Peraturan resmi pertama tentang pendidikan agama di sekolah, dapat ditemukan dalam Undang-Undang Pendidikan tahun 1950 nomor 4, dan Undang­Undang Pendidikan tahun 1954 no. 20.[38] Sedangkan pemberian pengetahuan umum pada sekolah agama juga telah dimulai pada tahun 1950-an, bahkan pada beberapa madrasah telah dimulai sebelum merdeka.[39]
Sampai sekarang, pengajaran agama yang diberikan di sekolah umum sangat minim sekali, yaitu dua jam seminggu. Memang ada usaha-usaha yang dilakukan oleh Departeman Agama untuk menambah jam pelajaran menjadi enam jam per minggu pada tahun 1970, tetapi oleh Departemen Pendidikan dan Kebudayaan usulan tersebut tidak disetujui.[40]
Untuk pendidikan di lingkungan madrasah dan pesantren, Departemen Agama telah berusaha untuk tidak mempertajam perbedaan antara pelajaran agama dan pelajaran umum, yaitu dengan mengelurkan Surat Keputusan Bersama (SKB) antara Menteri Agama dan Menteri Dikbud dan Menteri Dalam Negeri tahun 1975. Kurikulum Madrasah yang baku dari Departemen Agama tentang perbandingan mata pelajaran umum dan pelajaran agama 70 % : 30 %.[41]

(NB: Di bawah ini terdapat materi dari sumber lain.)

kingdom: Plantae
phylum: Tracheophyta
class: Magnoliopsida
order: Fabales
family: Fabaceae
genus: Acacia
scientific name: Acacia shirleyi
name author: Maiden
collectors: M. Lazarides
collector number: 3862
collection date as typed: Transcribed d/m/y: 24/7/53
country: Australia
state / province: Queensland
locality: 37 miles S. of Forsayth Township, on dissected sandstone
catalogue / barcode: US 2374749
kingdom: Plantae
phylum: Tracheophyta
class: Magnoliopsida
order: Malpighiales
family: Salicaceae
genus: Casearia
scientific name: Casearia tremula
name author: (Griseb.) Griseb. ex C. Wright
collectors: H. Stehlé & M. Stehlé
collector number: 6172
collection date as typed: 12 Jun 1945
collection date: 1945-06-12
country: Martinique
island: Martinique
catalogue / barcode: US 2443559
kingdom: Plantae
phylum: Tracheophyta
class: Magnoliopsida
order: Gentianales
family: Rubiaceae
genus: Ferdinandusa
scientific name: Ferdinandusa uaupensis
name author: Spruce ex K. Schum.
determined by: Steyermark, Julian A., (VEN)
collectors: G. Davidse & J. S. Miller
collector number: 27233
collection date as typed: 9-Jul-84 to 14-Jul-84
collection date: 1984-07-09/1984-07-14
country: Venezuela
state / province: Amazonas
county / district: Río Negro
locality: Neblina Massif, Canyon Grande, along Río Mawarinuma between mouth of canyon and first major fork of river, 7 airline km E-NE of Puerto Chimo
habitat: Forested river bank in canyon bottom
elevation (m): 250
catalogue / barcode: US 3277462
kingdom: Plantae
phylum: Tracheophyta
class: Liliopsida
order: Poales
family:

Untuk pendidikan tinggi (baca: IAIN), Departement Agama juga sudah berupaya memperkecil, jika tidak menghilangkan, dikotomi yang ada. Setidak­-tidaknya terdapat dua langkah signifikan yang telah dilakukan.[42] Pertama, memperkenalkan dan memperbanyak mata kuliah umum seperti filsafat umum, sosiologi, perbandingan agama, statistik, dan lain-lain dalam kurikulum nasional IAIN. Tujuan upaya ini selain untuk mendekatkan "ilmu-ilmu agama" dan "ilmu -ilmu umum", juga agar mahasiswa IAIN tidak terbelenggu dalam kerangka dan pendekatan normatif dalam memahami agama, sebagaimana lazim dalam "ilmu-­ilrnu agama". Dengan begitu, diharapkan mahasiswa IAIN juga mampu berpikir dan menggunakan pendekatan sosiologis dan historis dalam memahami agama.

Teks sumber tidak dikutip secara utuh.